Viewing monitors with unmonitored tables

Prior to these changes being enabled in your Workspace, we recommend you address any monitors with Unmonitored or Muted tables.

To view Monitors with Unmonitored or Muted tables:

  1. Navigate to Monitors

  2. There will be a new column labeled "Unmonitored tables" or "Muted tables".

  3. This provides a sortable column of the number of tables referenced by that monitor that are currently not monitored. We recommend you either enabled monitoring on these tables or disable the monitor if no longer in use. There are several ways to resolve this:

    1. If the monitor is no longer useful, disable or delete the monitor. This is done by going to the three dot menu under Actions and clicking "Disable" or "Delete"

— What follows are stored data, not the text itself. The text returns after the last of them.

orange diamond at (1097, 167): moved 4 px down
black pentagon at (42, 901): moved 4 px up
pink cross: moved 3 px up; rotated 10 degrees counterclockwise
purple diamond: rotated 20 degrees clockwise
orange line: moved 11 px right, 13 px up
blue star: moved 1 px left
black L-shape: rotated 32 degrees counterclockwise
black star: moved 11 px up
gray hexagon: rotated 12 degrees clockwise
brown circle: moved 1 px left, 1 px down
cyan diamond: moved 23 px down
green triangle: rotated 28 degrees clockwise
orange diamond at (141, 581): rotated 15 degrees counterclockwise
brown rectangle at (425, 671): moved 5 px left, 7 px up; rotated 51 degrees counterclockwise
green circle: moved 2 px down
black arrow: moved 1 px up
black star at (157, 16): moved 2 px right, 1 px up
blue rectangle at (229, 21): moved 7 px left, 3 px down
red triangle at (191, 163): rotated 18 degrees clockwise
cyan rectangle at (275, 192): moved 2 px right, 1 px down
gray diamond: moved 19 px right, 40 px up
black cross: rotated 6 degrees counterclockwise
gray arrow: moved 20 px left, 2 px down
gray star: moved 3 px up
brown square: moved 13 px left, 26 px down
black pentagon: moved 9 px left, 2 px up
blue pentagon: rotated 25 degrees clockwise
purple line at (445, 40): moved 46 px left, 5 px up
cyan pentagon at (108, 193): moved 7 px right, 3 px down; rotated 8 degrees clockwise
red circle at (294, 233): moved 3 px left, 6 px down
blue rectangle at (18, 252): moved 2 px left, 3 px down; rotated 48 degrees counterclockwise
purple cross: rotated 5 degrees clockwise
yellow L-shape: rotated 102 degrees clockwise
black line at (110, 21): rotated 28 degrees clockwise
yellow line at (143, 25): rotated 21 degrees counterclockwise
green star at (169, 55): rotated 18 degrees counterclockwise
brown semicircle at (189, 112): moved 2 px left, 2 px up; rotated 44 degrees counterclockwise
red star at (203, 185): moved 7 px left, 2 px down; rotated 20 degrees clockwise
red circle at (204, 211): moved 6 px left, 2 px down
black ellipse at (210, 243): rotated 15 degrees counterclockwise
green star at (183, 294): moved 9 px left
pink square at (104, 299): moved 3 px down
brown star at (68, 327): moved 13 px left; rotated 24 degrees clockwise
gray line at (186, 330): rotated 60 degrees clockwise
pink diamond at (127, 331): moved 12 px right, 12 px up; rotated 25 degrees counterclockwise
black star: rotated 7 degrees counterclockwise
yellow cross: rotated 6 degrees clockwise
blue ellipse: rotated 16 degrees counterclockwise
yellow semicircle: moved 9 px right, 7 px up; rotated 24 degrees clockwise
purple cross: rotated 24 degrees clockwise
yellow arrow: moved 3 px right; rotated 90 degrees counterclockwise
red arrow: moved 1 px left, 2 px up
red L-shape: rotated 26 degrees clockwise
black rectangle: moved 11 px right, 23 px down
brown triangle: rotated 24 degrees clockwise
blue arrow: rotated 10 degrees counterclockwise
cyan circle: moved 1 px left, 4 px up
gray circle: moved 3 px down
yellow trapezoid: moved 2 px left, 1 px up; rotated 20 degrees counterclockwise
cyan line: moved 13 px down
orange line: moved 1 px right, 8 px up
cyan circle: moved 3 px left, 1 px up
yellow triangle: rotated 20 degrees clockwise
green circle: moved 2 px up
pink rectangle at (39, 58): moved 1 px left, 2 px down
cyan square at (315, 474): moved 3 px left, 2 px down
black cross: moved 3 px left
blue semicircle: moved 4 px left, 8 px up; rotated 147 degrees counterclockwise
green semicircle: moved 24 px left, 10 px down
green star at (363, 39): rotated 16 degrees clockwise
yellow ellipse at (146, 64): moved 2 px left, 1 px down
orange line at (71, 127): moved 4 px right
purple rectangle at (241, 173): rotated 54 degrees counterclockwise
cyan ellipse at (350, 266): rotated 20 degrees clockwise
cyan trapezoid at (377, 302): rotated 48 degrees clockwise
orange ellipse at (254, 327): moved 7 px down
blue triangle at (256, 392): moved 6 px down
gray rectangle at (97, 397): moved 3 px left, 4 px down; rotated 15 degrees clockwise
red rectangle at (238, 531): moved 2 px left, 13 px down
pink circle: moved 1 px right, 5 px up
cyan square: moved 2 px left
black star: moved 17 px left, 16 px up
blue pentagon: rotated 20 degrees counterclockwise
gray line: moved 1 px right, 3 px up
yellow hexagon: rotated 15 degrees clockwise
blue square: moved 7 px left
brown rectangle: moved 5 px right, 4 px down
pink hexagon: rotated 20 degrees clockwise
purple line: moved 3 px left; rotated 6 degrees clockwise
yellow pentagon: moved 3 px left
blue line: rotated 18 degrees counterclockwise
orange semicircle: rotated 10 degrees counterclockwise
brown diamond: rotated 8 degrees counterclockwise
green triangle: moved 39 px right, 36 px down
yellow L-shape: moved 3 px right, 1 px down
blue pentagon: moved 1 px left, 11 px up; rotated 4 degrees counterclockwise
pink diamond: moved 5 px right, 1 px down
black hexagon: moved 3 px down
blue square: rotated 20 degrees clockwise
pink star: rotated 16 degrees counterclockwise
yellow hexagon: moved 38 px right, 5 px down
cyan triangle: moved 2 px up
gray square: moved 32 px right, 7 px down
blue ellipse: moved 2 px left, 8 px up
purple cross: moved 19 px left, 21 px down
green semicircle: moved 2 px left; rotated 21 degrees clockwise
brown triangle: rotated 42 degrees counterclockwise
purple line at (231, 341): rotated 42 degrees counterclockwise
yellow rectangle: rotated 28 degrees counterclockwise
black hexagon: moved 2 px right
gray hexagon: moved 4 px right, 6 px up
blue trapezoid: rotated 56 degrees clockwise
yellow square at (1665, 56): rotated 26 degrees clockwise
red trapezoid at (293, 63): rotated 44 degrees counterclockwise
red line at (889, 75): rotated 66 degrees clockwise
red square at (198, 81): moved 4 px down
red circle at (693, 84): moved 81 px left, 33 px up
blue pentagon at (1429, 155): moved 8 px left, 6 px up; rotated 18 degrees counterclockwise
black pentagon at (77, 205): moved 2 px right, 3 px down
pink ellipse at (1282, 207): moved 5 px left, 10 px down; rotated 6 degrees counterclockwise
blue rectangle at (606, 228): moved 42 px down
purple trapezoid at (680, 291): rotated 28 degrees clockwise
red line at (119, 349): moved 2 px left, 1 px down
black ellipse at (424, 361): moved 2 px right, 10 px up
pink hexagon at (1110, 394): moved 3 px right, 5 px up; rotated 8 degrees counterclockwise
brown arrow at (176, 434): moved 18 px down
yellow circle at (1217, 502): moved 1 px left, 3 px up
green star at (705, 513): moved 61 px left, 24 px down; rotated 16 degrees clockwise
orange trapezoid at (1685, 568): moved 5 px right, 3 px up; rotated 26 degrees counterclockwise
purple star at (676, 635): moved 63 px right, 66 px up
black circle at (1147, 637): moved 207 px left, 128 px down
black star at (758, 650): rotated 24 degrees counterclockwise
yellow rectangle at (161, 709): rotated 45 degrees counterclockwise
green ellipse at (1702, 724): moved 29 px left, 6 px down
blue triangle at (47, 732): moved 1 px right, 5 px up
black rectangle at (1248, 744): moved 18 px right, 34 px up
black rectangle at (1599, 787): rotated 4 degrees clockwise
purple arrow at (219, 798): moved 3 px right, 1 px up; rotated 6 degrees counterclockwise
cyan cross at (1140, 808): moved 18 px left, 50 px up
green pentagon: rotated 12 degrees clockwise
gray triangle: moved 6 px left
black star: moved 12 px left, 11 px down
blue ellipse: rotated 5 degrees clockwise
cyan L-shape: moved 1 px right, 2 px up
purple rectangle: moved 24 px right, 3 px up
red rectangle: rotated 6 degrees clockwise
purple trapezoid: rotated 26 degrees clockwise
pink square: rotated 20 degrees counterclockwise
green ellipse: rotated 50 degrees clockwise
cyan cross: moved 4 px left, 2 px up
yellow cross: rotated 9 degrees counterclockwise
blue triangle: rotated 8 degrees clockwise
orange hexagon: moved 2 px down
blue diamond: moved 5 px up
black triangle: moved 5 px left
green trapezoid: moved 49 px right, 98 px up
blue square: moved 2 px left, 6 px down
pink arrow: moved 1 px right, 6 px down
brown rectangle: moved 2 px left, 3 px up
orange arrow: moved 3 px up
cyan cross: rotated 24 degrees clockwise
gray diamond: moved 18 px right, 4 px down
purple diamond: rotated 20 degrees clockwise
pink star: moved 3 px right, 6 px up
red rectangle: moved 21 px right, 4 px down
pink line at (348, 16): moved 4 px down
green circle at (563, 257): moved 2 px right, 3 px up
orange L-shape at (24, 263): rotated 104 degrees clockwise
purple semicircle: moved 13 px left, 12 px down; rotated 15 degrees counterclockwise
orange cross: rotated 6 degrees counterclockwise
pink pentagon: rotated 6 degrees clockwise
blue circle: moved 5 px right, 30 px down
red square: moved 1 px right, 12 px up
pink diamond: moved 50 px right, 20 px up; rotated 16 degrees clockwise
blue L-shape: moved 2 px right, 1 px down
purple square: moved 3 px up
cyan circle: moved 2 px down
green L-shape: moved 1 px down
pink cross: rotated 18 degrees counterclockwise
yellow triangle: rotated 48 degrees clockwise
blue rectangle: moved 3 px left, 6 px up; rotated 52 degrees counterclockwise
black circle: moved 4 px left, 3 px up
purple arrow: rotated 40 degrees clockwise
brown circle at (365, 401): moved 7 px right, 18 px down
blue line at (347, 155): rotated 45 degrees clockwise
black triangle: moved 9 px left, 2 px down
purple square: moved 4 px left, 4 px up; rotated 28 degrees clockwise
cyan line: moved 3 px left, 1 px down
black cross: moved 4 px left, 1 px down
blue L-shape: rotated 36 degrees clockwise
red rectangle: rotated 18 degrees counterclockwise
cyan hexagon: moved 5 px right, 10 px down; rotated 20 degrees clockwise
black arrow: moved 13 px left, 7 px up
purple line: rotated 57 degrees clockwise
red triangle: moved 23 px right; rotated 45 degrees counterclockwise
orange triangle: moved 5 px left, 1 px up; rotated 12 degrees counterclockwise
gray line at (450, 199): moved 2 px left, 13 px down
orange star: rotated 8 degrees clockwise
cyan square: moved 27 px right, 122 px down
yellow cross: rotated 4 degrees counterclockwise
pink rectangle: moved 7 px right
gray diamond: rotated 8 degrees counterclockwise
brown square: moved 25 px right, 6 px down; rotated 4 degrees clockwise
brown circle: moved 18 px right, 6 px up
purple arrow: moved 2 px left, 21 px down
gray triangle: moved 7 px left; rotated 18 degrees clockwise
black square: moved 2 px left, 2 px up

    2. If the monitor is still useful and you want to ensure you continue to receive any alerts raised by the monitor, enable monitoring for the table(s) referenced by this monitor.

      1. Click into the monitor to verify what table(s) are "Not monitored" or "Muted".
      2. Navigate to the necessary tables to either enable monitoring on them or un-mute them. Refer to Recommended monitoring strategies for tables

This update reinforces our commitment to providing comprehensive monitoring capabilities and encourages users to enable monitoring for all relevant tables by either un-muting tables or enable monitoring for them through the Usage UI.

We heard clearly from our customers that not every alert/notification from MC is an "Incident." We also know that reporting and retrospectives on "alerts" is not always necessary, but these activities on true data incidents is critical to the success of data teams.

We're better aligning Monte Carlo to accepted industry tooling and terminology: triage alerts and escalate them to incidents where it makes sense, report on those incidents, and communicate them out to stakeholders if appropriate.

The past state of “Incidents” in Monte Carlo has been repurposed as “Alerts.” The use of “Severity” also split into “Priority” for Monitors and Alerts, and “Severity” will remain as the way to mark an Alert as an Incident.

  • "Incidents" today become "Alerts" going forward.
  • Custom Monitors can have a pre-set "Priority," replacing the pre-set "Severity" today.
  • "Priority" from a Custom Monitor is inherited to an Alert, but is not changeable on the Alert.
  • "Alerts" can be marked as "Incidents" by utilizing "Severity." This workflow will be further improved in the coming weeks.

More detail on these changes can be found at Introducing: Alerts.